Pengakuan Nelson Mandela, mantan Presiden Afrika Selatan, atas ketokohan Tuan Guru dari Tidore itu pernah diceritakan oleh Sultan Husain Sjah kepada saya. Sultan Tidore yang juga anggota DPD-RI dari Provinsi Maluku Utara ini menceritakan kisah ini setelah sesi diskusi Sarasehan Nasional bertema: Merawat Perdamaian Belajar dari Resolusi Konflik dan Damai di Maluku dan Maluku Utara untuk Indonesia yang Bersatu, Berdaulat, Adil dan Makmur, yang diselenggarakan oleh Sekretariat Jenderal Dewan Ketahanan Nasional yang dipimpin Letjen TNI Doni Monardo, di Jakarta, 9 s/d 13 Juli 2018.
Perjuangan Nelson Mandela sebagaimana diketahui adalah penentang politik apharteid sebuah sistem yang memisahkan ras oleh pemerintah kulit putih di Afrika Selatan yang berlangsung sejak 1948 s/d 1994. Perjuangannya yang tidak mengenal lelah itulah membuat Nelson Mandela dipenjara di Robind Island oleh rezim setempat.
Karena terilhami oleh perjuangan Tuan Guru dari Tidore itulah oleh pemerintahan Afrika Selatan memberikan penghargaan kepada Tuan Guru dari Tidore sebagai pahlawan nasional Afrika Selatan.

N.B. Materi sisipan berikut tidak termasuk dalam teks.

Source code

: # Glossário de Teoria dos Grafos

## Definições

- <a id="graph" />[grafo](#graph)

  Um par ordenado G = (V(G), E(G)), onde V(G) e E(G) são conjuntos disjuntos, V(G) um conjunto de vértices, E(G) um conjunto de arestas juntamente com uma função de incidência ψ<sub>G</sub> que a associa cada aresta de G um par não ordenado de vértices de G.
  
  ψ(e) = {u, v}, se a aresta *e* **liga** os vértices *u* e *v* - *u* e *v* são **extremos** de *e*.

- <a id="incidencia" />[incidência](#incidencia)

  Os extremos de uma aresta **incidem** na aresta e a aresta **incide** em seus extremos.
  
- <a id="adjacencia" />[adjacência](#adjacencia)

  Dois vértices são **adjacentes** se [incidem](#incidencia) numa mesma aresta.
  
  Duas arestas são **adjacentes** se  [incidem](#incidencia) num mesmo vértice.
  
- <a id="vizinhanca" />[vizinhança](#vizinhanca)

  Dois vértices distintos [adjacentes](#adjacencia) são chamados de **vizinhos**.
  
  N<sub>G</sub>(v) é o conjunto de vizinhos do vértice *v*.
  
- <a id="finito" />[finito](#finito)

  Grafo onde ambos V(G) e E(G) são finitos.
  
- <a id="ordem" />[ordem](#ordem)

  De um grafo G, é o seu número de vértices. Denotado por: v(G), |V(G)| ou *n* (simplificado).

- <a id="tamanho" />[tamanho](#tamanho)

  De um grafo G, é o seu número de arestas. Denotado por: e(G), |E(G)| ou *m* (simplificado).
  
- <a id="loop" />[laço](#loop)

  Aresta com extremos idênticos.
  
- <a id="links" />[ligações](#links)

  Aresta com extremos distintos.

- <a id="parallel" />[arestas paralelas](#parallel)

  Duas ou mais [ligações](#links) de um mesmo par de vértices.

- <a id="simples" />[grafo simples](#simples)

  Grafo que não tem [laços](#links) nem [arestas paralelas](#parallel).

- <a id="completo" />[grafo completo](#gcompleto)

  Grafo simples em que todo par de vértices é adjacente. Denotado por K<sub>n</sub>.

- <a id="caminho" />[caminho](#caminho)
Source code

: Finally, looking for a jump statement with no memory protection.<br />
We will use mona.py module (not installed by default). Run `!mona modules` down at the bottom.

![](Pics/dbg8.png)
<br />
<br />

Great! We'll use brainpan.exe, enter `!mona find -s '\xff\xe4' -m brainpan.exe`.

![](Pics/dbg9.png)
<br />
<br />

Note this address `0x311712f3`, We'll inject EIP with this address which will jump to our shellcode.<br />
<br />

“Saya barusan pulang dari Afrika Selatan menerima penghargaan tersebut,” ujar Sultan Tidore Husain Sjah saat itu. Maka dari cerita itu terungkap, sejak kedatangan Spanyol, Portugis hingga Belanda melalui politik dagang VOC yang mengincar Maluku tak lepas karena kekayaan alam yang melimpah.
Sosok Tuan Guru dari Tidore saat itu secara tegas menolak penguasaan asing atas daerahnya. “Mereka boleh berdagang, tapi tak boleh berkuasa. Sebab, beliau tahu ada agenda terselubung di balik itu,”ujarnya.
Perlawanannya yang begitu tegas tak membuat semangat Tuan Guru dari Tidore ini redup. Dan, oleh Belanda kemudian diasingkan ke Ambon. Dari Ambon dia tetap memimpin perlawanan dan kemudian oleh Belanda dibuang lagi ke Jakarta. Di Jakarta masih tetap sama Tuan Guru Tidore ini mengobarkan perlawanan lagi dan oleh Belanda ia kemudian diasingkan ke Cape Town Afrika Selatan.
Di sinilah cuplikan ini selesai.